As described in detail above, according to the first aspect of the invention, since the constant voltage power source can be driven by the switching transistor to apply the constant voltage to the electromagnetic pump, the output of the constant voltage power source is switched. It is possible to supply the electromagnetic pump accurately and stably without being affected by the loss of the use transistor.

According to the second aspect of the present invention, even when the electromagnetic pump continues to be driven due to malfunction or failure, the ON time of the switching transistor is limited to forcibly stop the electromagnetic pump, and safety, It is possible to improve reliability.
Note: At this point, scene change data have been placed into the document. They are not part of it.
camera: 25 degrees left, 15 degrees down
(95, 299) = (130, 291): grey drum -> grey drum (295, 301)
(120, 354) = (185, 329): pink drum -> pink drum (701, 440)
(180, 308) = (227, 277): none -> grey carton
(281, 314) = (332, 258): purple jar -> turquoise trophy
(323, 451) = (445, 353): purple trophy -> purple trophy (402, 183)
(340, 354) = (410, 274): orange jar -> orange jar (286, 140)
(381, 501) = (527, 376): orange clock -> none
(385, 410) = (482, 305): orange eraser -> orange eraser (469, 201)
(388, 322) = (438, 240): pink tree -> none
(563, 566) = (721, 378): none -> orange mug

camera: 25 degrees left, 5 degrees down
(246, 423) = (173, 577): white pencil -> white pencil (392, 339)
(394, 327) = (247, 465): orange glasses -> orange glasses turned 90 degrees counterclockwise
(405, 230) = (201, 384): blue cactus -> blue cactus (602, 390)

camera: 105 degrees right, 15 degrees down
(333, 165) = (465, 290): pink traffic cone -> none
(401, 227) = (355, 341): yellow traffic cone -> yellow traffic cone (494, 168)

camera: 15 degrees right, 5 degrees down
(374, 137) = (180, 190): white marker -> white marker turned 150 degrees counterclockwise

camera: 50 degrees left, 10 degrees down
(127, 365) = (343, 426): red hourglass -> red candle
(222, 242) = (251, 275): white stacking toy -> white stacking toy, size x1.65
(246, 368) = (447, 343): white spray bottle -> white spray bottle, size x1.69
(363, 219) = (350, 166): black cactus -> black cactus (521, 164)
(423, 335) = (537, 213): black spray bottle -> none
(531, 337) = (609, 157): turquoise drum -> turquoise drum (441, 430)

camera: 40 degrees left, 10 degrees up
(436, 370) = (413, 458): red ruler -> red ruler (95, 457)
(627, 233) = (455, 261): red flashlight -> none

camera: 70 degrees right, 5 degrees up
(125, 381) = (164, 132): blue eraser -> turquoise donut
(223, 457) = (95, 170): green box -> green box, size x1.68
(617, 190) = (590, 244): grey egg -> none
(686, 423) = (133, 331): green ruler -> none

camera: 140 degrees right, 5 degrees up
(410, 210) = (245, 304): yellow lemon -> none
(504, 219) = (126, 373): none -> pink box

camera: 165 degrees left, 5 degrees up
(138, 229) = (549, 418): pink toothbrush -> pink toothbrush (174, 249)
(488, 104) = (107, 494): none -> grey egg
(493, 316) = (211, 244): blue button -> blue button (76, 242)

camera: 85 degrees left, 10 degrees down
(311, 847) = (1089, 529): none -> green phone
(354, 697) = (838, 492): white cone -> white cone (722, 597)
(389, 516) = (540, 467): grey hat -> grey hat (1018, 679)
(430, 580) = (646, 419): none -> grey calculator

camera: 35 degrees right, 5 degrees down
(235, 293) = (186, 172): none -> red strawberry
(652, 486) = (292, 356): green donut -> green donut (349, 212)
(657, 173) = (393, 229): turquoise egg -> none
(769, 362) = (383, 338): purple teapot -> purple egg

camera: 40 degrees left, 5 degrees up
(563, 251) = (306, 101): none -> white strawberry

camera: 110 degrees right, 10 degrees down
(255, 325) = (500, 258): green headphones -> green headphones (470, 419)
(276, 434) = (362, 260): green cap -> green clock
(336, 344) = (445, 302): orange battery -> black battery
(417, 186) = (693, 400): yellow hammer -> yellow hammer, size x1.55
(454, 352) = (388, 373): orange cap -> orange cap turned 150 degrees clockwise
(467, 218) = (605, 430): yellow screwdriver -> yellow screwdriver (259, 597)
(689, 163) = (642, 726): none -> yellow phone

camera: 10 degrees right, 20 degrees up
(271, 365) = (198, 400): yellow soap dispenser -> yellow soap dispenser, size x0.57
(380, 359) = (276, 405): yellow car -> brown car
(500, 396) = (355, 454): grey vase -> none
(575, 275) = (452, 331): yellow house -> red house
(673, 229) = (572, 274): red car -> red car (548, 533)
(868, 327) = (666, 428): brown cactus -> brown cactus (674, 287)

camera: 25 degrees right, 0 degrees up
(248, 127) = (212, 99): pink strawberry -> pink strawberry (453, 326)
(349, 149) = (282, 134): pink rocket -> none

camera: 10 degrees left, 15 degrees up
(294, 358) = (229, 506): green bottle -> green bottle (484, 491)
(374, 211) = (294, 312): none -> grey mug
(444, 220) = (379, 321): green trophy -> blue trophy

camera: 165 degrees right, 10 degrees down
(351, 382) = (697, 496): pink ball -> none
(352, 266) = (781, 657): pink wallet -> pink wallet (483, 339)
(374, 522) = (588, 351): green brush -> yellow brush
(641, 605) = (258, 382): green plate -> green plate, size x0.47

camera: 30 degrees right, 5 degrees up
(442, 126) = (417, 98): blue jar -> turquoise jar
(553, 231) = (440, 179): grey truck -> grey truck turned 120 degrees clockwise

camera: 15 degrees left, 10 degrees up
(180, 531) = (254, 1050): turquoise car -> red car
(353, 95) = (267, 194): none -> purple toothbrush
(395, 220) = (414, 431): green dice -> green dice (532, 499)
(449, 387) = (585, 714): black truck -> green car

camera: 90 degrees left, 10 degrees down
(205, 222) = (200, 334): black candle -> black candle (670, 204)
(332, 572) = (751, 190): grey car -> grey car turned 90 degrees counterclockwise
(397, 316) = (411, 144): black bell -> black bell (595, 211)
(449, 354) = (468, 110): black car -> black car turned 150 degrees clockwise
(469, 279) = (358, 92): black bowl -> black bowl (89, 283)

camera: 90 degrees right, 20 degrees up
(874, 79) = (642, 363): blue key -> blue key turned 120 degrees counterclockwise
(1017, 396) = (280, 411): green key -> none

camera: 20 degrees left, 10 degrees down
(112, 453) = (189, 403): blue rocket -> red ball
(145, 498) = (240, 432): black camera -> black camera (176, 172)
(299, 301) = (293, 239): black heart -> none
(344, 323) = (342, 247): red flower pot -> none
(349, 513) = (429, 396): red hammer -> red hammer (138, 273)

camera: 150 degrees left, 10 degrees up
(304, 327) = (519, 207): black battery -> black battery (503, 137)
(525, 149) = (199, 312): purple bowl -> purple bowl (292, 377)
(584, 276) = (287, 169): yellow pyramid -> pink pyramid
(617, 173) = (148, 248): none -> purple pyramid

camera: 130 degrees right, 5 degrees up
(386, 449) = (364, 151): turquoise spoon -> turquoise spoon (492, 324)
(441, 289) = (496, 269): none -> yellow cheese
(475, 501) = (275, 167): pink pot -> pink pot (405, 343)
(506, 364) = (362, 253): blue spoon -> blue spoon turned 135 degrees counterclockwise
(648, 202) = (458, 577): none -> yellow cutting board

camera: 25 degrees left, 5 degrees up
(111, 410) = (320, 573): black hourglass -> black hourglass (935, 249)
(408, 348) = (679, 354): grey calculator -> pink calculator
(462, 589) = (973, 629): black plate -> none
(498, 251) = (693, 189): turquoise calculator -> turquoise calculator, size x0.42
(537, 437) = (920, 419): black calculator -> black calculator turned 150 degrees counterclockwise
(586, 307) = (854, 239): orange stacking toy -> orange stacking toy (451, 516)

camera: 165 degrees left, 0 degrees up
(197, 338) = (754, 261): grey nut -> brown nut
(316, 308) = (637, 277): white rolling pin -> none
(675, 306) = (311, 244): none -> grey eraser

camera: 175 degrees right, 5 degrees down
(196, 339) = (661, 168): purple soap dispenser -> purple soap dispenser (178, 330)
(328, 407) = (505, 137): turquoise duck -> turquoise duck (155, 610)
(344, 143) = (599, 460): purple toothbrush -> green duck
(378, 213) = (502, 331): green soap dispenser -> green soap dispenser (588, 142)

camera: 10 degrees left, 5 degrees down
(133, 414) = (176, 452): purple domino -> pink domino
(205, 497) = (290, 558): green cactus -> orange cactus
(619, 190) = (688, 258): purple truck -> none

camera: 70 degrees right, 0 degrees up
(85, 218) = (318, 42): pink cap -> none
The other effects are the same as those of the invention of claim 1.

[Brief description of drawings]

FIG. 1 is a circuit diagram of an electromagnetic pump drive circuit according to the present invention.

FIG. 2 is a conventional electromagnetic pump drive circuit diagram.

[Explanation of symbols] 1 ... AC power supply, 2 ... Insulation transformer, 3
a, 3b ... Diode bridge, 4 ... Constant voltage element, 5 ...
Microcomputer, 6 ... Photo coupler, 6a ... Light emitting diode, 6b ... Transistor, 7 ...
Electromagnetic pump (MP), 7a, 7b ... Terminal, 10 ... DC constant voltage power supply, 10i ... Input terminal, 10o ... Output terminal, 10
c ... Common terminal, 11 ... Protection circuit, TR1 ... NPN type transistor (switching transistor).

Claims (2)

[Scope of utility model registration request] 1. An electromagnetic pump drive circuit for applying a constant voltage to an electromagnetic pump based on a control signal, wherein:
And a switching transistor that turns on and off,
It is driven by the ON operation of the switching transistor.
Equipped with a constant voltage power supply for applying a constant voltage to the electromagnetic pump
And, an electromagnetic pump drive circuit, characterized in that. 2. A switching transistor is turned on.
Electromagnetic pump drive circuit according to claim 1, wherein the to and including a protection circuit for forcibly Oh <br/> off the transistor after a predetermined time has elapsed, characterized in that.